My main quarrel with this book is that it doesn't deal adequately with the political dimensions of the debate. For instance, Macklin insists that one of the organisations issuing "ethical" guidelines on research in developing countries—namely, the Council for International Organizations of Medical Sciences (CIOMS), of which she is a vice president—had followed a "transparent, iterative process" in its deliberations. The reality, as I and some of those directly involved in the CIOMS process have perceived it, is somewhat different. Similarly, Macklin discusses the guidelines of organisations such as the UK's Nuffield Council at great length without questioning the legitimacy of the organisations and their processes or the relevance of their guidelines. Simply put, why should any developing country bother about the views of CIOMS or the Nuffield Council or other players in the field? Macklin takes for granted that they should but offers little justification.

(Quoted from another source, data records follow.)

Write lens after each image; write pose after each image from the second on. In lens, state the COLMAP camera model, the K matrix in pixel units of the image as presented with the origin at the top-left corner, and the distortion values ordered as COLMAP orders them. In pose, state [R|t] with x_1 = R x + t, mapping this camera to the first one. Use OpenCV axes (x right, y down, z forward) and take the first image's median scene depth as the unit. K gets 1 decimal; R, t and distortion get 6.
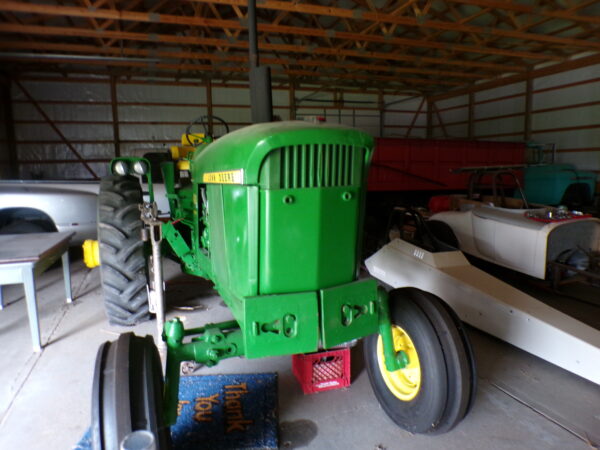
lens RADIAL K [[400.4, 0, 295.1], [0, 400.4, 224.7], [0, 0, 1]] dist [-0.050161, 0.024756]
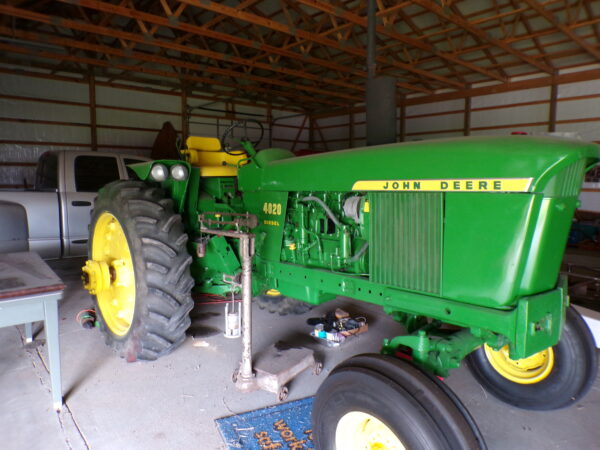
lens RADIAL K [[400.4, 0, 296.4], [0, 400.4, 225.0], [0, 0, 1]] dist [-0.050161, 0.024756]
pose [[0.932590, -0.017143, 0.360530, -0.113812], [0.027335, 0.999357, -0.023189, -0.000812], [-0.359901, 0.031481, 0.932459, 0.026044]]
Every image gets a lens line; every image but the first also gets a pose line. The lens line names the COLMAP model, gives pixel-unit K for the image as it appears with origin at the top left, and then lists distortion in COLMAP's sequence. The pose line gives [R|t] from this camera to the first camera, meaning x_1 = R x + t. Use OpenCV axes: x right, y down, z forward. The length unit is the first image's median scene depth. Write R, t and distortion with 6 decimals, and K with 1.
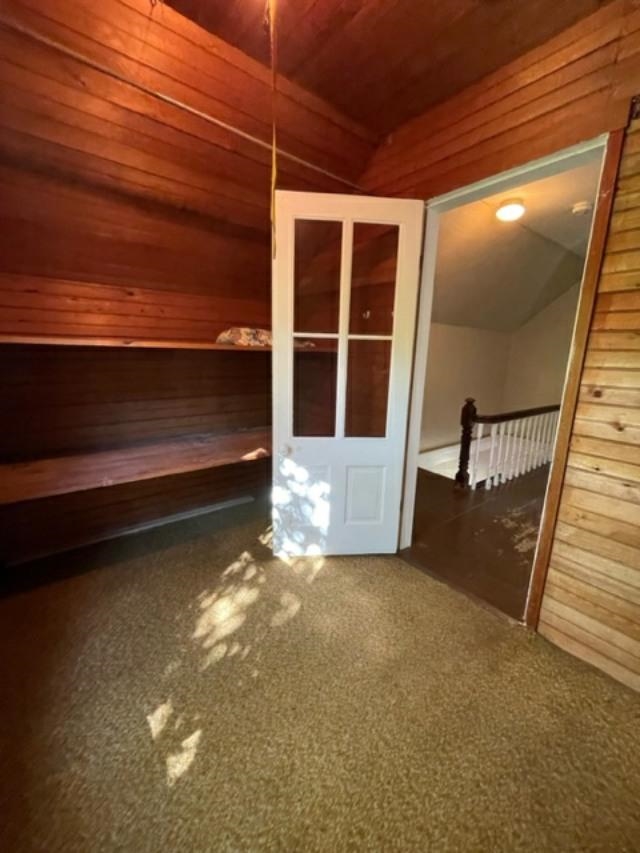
lens RADIAL K [[344.8, 0, 314.7], [0, 344.8, 425.1], [0, 0, 1]] dist [0.000071, -0.000008]
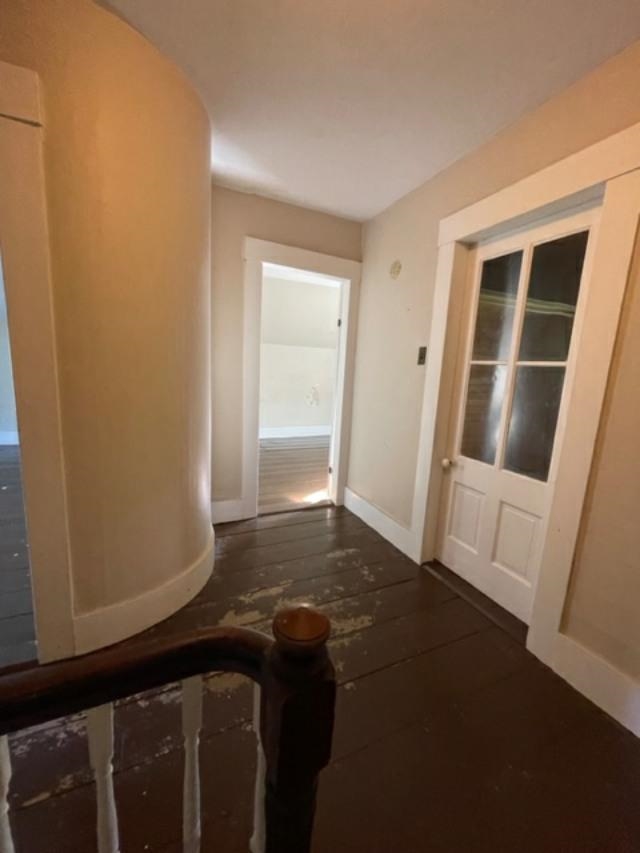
lens RADIAL K [[344.8, 0, 314.7], [0, 344.8, 425.1], [0, 0, 1]] dist [0.000071, -0.000008]
pose [[0.325628, 0.150087, -0.933510, 0.819683], [-0.238602, 0.968410, 0.072468, -0.027292], [0.914896, 0.199140, 0.351153, 0.186662]]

Similarly, the book offers no reflection on the politics, as opposed to the ethics, of bioethicists working for the US National Institutes of Health (NIH). Currently, the published views of the bioethics staff of the NIH uniformly call for lower standards of care for trial participants from the developing world. That these professionals, defending their employer's interests in this regard, as Macklin acknowledges, travel the developing world with generously funded training programmes in research ethics is clearly a political problem. It is also a problem with regard to the professional independence of bioethicists employed by the US government. Macklin is silent on this issue.
Would I buy this book, despite its shortcomings in political analysis? I would, and probably so should you if you are interested in the topic.